Knowing who the murderer was also made me understand why his helper inside the ghetto hadn’t been persuaded by our note to go to the Leszno Street gate.
Yet it was then that a first regret pierced my excitement: if only I’d figured out earlier that the
‘Are you all right, Dr Cohen?’ Ewa asked me, and Izzy reached for my shoulder.
‘Yes, I’m fine. Go on.’
‘The researcher friend of my father’s wanted to photograph skin defects, particularly on children,’ Ewa continued. ‘We were both so relieved to have his help! So when Papa examined Anna and noticed a blemish on her hand, he told her to go to an address outside the ghetto, where she’d receive a hundred and fifty złoty for letting a doctor there photograph her. Papa didn’t know that she’d be killed.’ Ewa held my gaze. ‘He didn’t know. He swore to me he didn’t.’
‘I believe you,’ I told her, but I didn’t believe her father.
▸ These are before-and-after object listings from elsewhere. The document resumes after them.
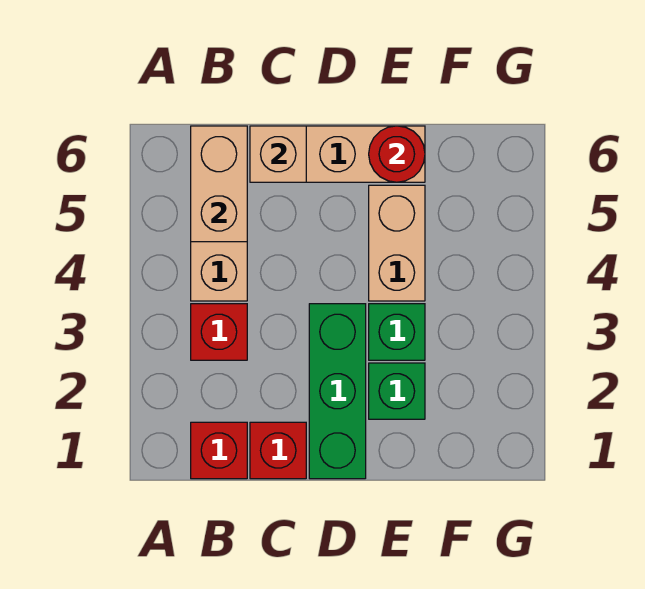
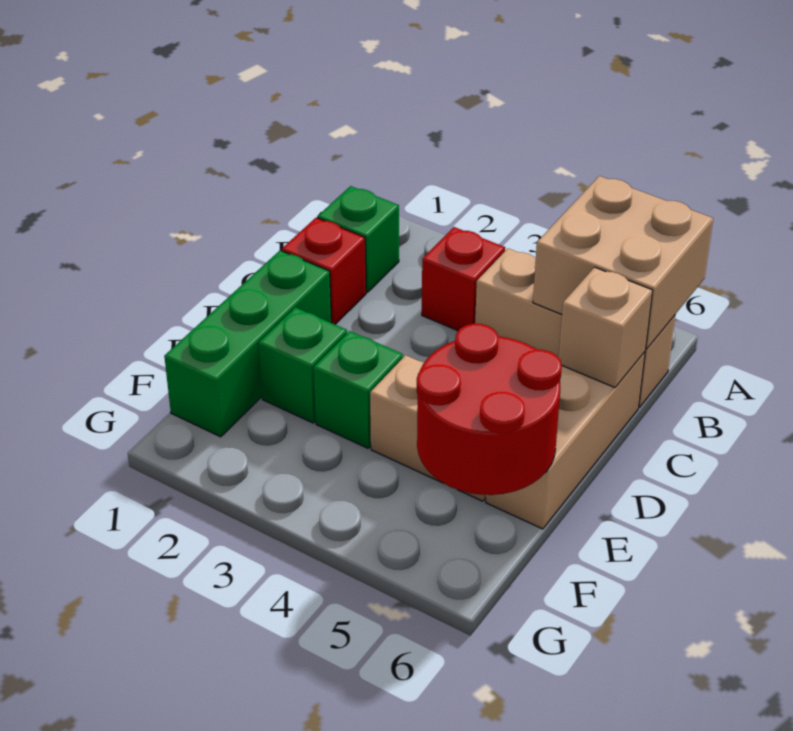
red 1x1 brick [191,422,247,479] -> green 1x1 brick [318,186,399,293]
tan 1x2 brick [191,126,247,242] -> tan 2x2 brick [533,176,713,349]
green 1x3 brick [309,304,366,479] -> green 1x3 brick turned to [164,250,331,437]
red 1x1 round brick [369,126,425,182] -> red 2x2 round brick [417,324,562,495]

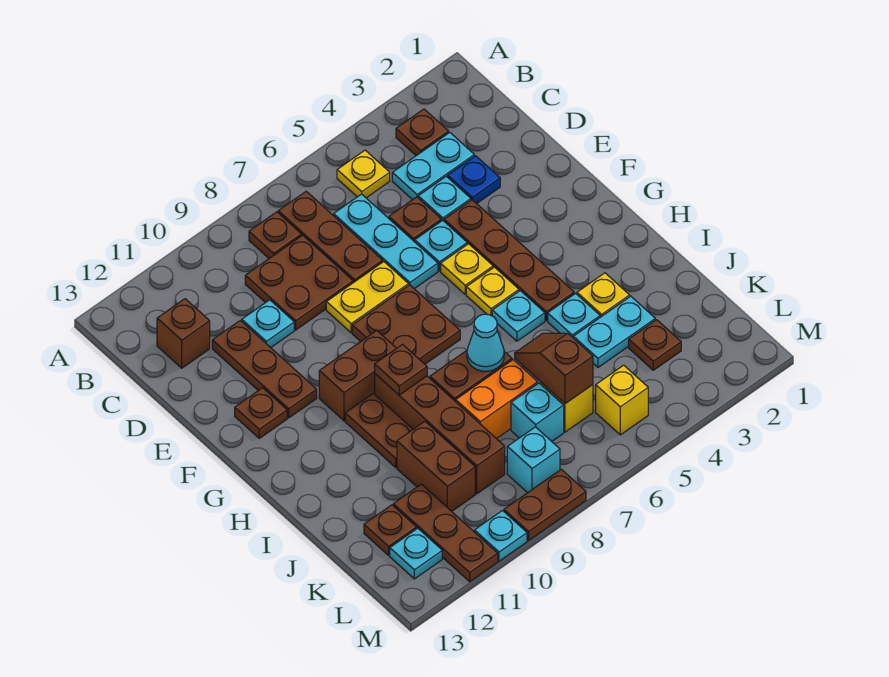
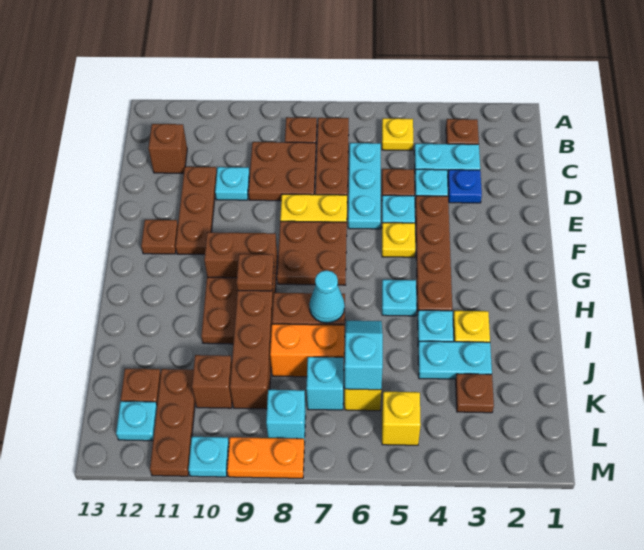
yellow 1x1 plate [466,267,519,316] -> none
brown 1x2 slope [515,333,593,404] -> cyan 1x2 slope [345,321,383,390]
brown 1x2 brick [397,421,475,511] -> brown 1x1 brick [192,355,232,408]
brown 1x2 plate [504,469,586,541] -> orange 1x2 plate [227,437,304,478]

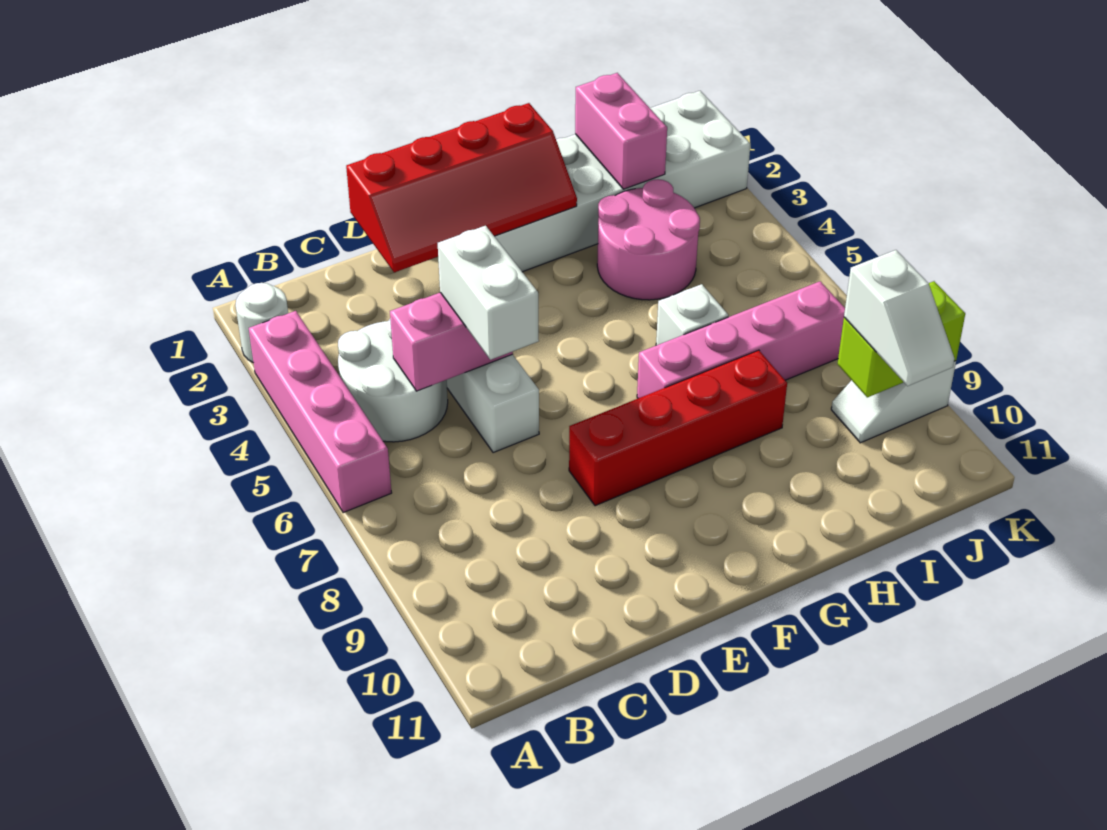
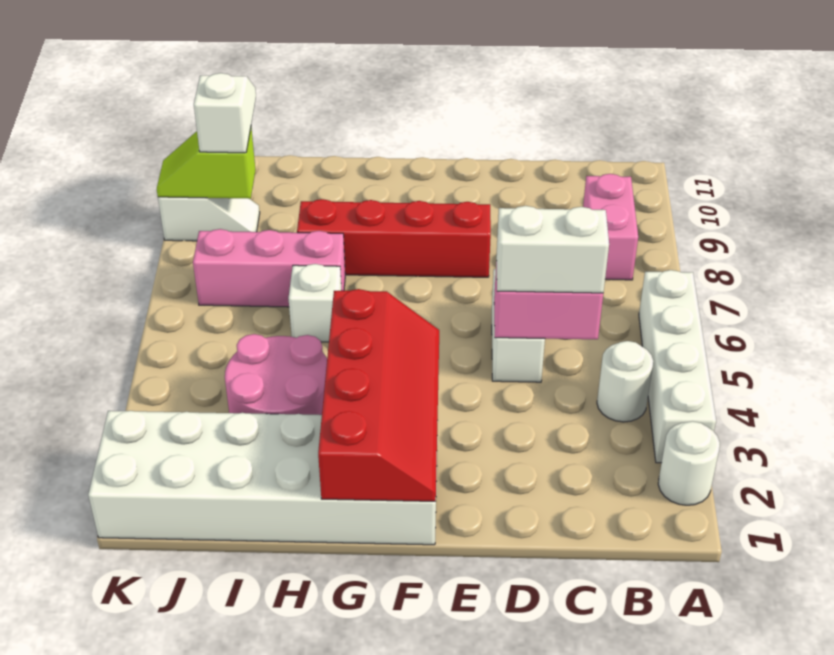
pink 1x4 brick [249,311,392,513] -> white 1x4 brick [639,270,716,463]
white 2x2 round brick [338,319,448,442] -> white 1x1 round brick [597,341,653,422]
red 2x4 slope [346,103,577,272] -> red 2x4 slope turned to [318,289,439,501]
white 1x2 brick [438,226,539,360] -> white 1x2 brick turned to [496,206,609,293]
pink 1x4 brick [637,281,845,398] -> pink 1x3 brick [193,229,345,307]
pink 1x2 brick [575,73,667,189] -> pink 1x2 brick moved to [583,174,638,280]
lime 1x2 brick [838,281,965,397] -> lime 1x2 slope [157,128,255,199]

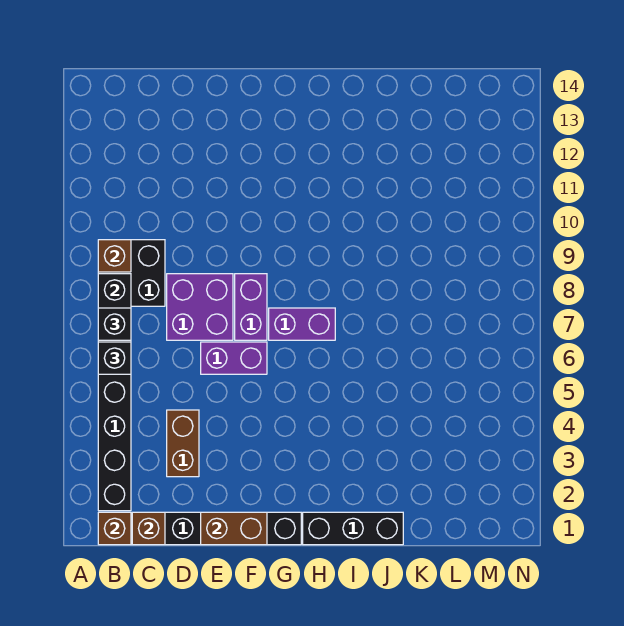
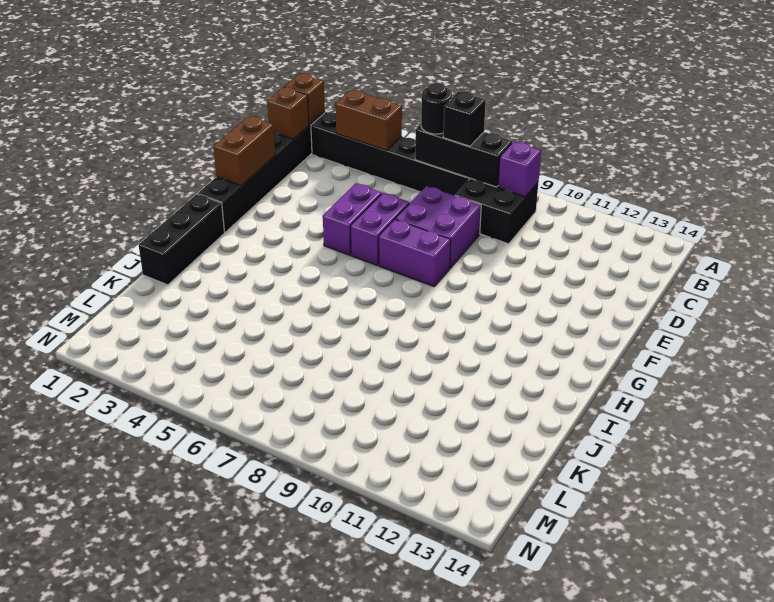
black 1x1 brick [98,342,131,374] -> black 1x1 round brick [421,83,452,134]
brown 1x1 brick [98,240,131,272] -> purple 1x1 brick [498,142,541,196]
brown 1x2 brick [167,410,199,477] -> brown 1x2 brick moved to [335,90,402,150]
purple 1x2 brick [269,308,335,340] -> purple 1x2 brick moved to [323,183,382,255]

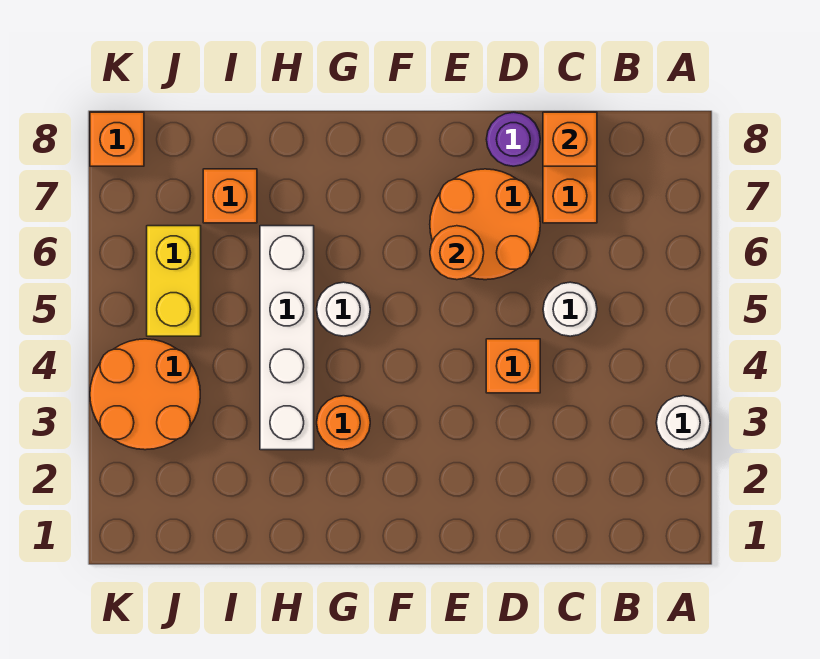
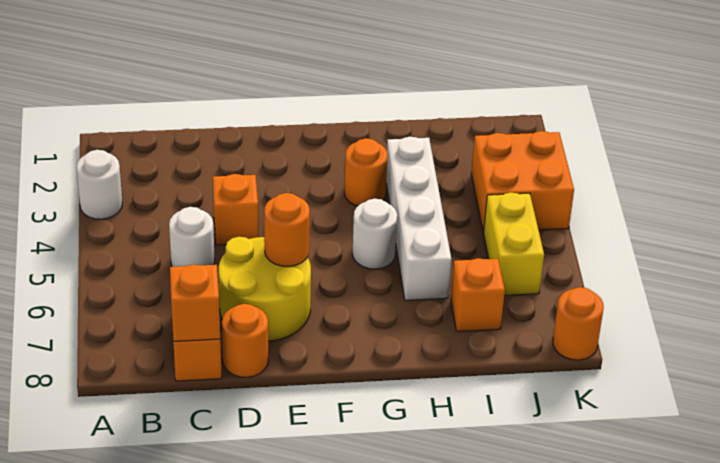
orange 2x2 round brick [430,169,540,280] -> yellow 2x2 round brick [219,237,311,341]
purple 1x1 round brick [486,112,540,166] -> orange 1x1 round brick [222,304,268,377]
orange 2x2 round brick [90,339,200,450] -> orange 2x2 brick [471,131,574,232]
orange 1x1 brick [90,112,144,166] -> orange 1x1 round brick [553,287,604,360]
‘Anna told Papa she was going to sneak out of the ghetto anyway, so it seemed all right,’ Ewa continued. ‘He only began to think that something bad might have happened to her when she didn’t show up for her abortion. Later, he learned from her parents that she’d been murdered.’
I faced Izzy. ‘After Anna was turned away by Mrs Sawicki, she must have gone to the address Mikael had given her.’
‘She risked everything because she needed money to pay back her friends,’ he observed regretfully.
‘Papa confronted his photographer friend,’ Ewa continued, ‘but he swore that he hadn’t hurt Anna – that she must have been murdered after being photographed at his office and receiving her payment. Papa was sure he was telling the truth. Then Rowy chose Adam for the chorus, and my father noticed his birthmarks at his check-up – though I didn’t know that then. Apparently, Papa visited backstage at a rehearsal one afternoon, and he told Adam that if he ever left the ghetto he should go to have his leg photographed because he’d get a hundred and fifty złoty.’
That made sense; Adam would have trusted Mikael because of the horseradish the physician had given him.
‘With all that money,’ I told Ewa, ‘Adam must have thought he’d be able to buy enough coal to keep Gloria warm till spring.’
‘I’m so sorry,’ she told me, and she began to cry.
I felt nothing for her; her tears were too late to do any good. ‘What was the address?’ I asked her impatiently.
She wiped her eyes. ‘I’m not sure. Somewhere on Krakowskie Przedmieście.’
Izzy looked at me knowingly. ‘We have to find Jesion,’ he told me.
Ziv put his arm over Ewa’s shoulder, which only made her tear up again.
‘Please go on, Ewa,’ I pleaded. ‘Every moment we wait puts another life at risk.’